Neuronal paxillin and drebrin mediate BDNF-induced force transduction and growth cone turning in a soft tissue-like environment

Soft tissue environments govern neuronal morphogenesis. However, the precise molecular mechanisms underlying chemotropism-directed axonal growth cone movement in extremely soft environments remain unclear. Here, we show that drebrin, a growth cone T-zone protein, modulates growth cone turning in response to BDNF coated on a soft substrate. Structurally, axonal growth cones of rodent hippocampal neurons grown on 0.1 kPa hydrogels possess an expanded T-zone in which drebrin is highly integrated with both F-actin and microtubules. Biochemically, we identify paxillin as interacting with drebrin in cells grown on 0.1 kPa hydrogels but not on glass coverslips. When grown on 0.1 kPa substrates, growth cones asymmetrically exposed to BDNF-bound stripes exhibit enhanced paxillin/drebrin interaction on the side facing the stripes, an activity that is PKA- and AAK1-dependent, but independent of Src kinase. Functionally, we show that BDNF-induced growth cone turning and force generation on soft substrates require drebrin phosphorylation and paxillin/drebrin association.
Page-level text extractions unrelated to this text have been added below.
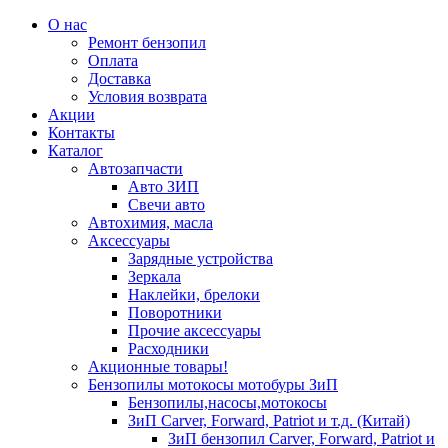
О нас
Ремонт бензопил
Оплата
Доставка
Условия возврата
Акции
Контакты
Каталог
Автозапчасти
Авто ЗИП
Свечи авто
Автохимия, масла
Аксессуары
Зарядные устройства
Зеркала
Наклейки, брелоки
Поворотники
Прочие аксессуары
Расходники
Акционные товары!
Бензопилы мотокосы мотобуры ЗиП
Бензопилы,насосы,мотокосы
ЗиП Carver, Forward, Patriot и т.д. (Китай)
ЗиП бензопил Carver, Forward, Patriot и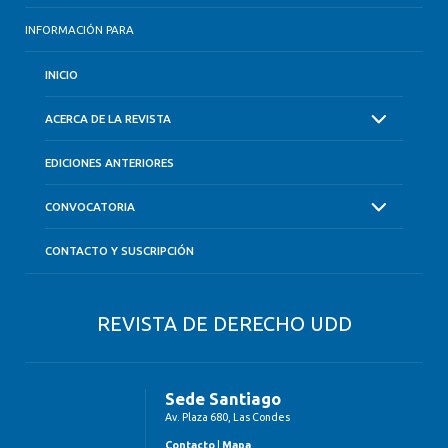
INFORMACIÓN PARA
INICIO
ACERCA DE LA REVISTA
EDICIONES ANTERIORES
CONVOCATORIA
CONTACTO Y SUSCRIPCIÓN
REVISTA DE DERECHO UDD
Sede Santiago
Av. Plaza 680, Las Condes
Contacto
|
Mapa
软组织环境调控神经元的形态发生。然而，在极端柔软环境中，化学趋导性轴突生长锥运动背后的精确分子机制尚不明确。本研究中，我们发现drebrin，一种生长锥T区蛋白，能够调节生长锥在BDNF（脑源性神经营养因子）涂层软基质上的转向。在结构上，培养在0.1 kPa水凝胶上的啮齿动物海马神经元轴突生长锥具有一个扩大的T区，其中drebrin与F-肌动蛋白和微管高度整合。在生化层面上，我们发现在0.1 kPa水凝胶上生长的细胞中paxillin与drebrin相互作用，而在玻片上生长的细胞中则无此现象。当生长在0.1 kPa基质上时，不对称暴露于BDNF结合条纹的生长锥在面向条纹的一侧表现出增强的paxillin/drebrin相互作用，这一活动依赖于PKA和AAK1，但与Src激酶无关。在功能上，我们发现BDNF诱导的软基质上生长锥的转向和力生成需要drebrin的磷酸化和paxillin/drebrin的结合。